● Dataset entries

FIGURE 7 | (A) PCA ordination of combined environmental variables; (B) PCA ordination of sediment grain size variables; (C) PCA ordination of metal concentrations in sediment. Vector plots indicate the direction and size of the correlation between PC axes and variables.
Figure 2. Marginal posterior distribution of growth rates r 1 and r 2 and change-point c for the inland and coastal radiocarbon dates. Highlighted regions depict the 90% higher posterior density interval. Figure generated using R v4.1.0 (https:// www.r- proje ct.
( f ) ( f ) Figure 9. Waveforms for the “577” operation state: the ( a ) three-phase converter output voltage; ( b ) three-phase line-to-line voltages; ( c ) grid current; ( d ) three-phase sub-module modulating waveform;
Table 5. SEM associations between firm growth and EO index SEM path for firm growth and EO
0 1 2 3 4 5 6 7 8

* * *

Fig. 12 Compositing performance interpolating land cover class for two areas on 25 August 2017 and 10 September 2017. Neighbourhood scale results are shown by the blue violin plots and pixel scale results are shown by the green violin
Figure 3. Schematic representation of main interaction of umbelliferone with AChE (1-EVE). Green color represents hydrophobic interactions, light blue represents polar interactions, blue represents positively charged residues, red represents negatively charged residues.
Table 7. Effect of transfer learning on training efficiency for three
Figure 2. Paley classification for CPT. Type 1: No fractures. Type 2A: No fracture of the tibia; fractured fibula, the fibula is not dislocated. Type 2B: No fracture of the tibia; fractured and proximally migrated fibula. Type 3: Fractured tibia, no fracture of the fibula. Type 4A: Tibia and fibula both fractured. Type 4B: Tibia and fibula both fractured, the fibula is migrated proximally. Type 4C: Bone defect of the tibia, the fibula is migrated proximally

---

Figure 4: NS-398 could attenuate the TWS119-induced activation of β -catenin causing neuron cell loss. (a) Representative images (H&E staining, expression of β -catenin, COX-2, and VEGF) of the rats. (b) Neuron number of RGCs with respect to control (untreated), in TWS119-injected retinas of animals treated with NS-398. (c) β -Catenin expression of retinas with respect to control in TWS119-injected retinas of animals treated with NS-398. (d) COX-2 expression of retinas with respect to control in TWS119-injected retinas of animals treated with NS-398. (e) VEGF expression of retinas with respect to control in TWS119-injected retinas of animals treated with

● Work to complete
Reproduce only the lines above spanning from the line containing "Table 7. Effect" through the line containing "Figure 2. Paley", word for word.

● Output for this exercise
Table 7. Effect of transfer learning on training efficiency for three
Figure 2. Paley classification for CPT. Type 1: No fractures. Type 2A: No fracture of the tibia; fractured fibula, the fibula is not dislocated. Type 2B: No fracture of the tibia; fractured and proximally migrated fibula. Type 3: Fractured tibia, no fracture of the fibula. Type 4A: Tibia and fibula both fractured. Type 4B: Tibia and fibula both fractured, the fibula is migrated proximally. Type 4C: Bone defect of the tibia, the fibula is migrated proximally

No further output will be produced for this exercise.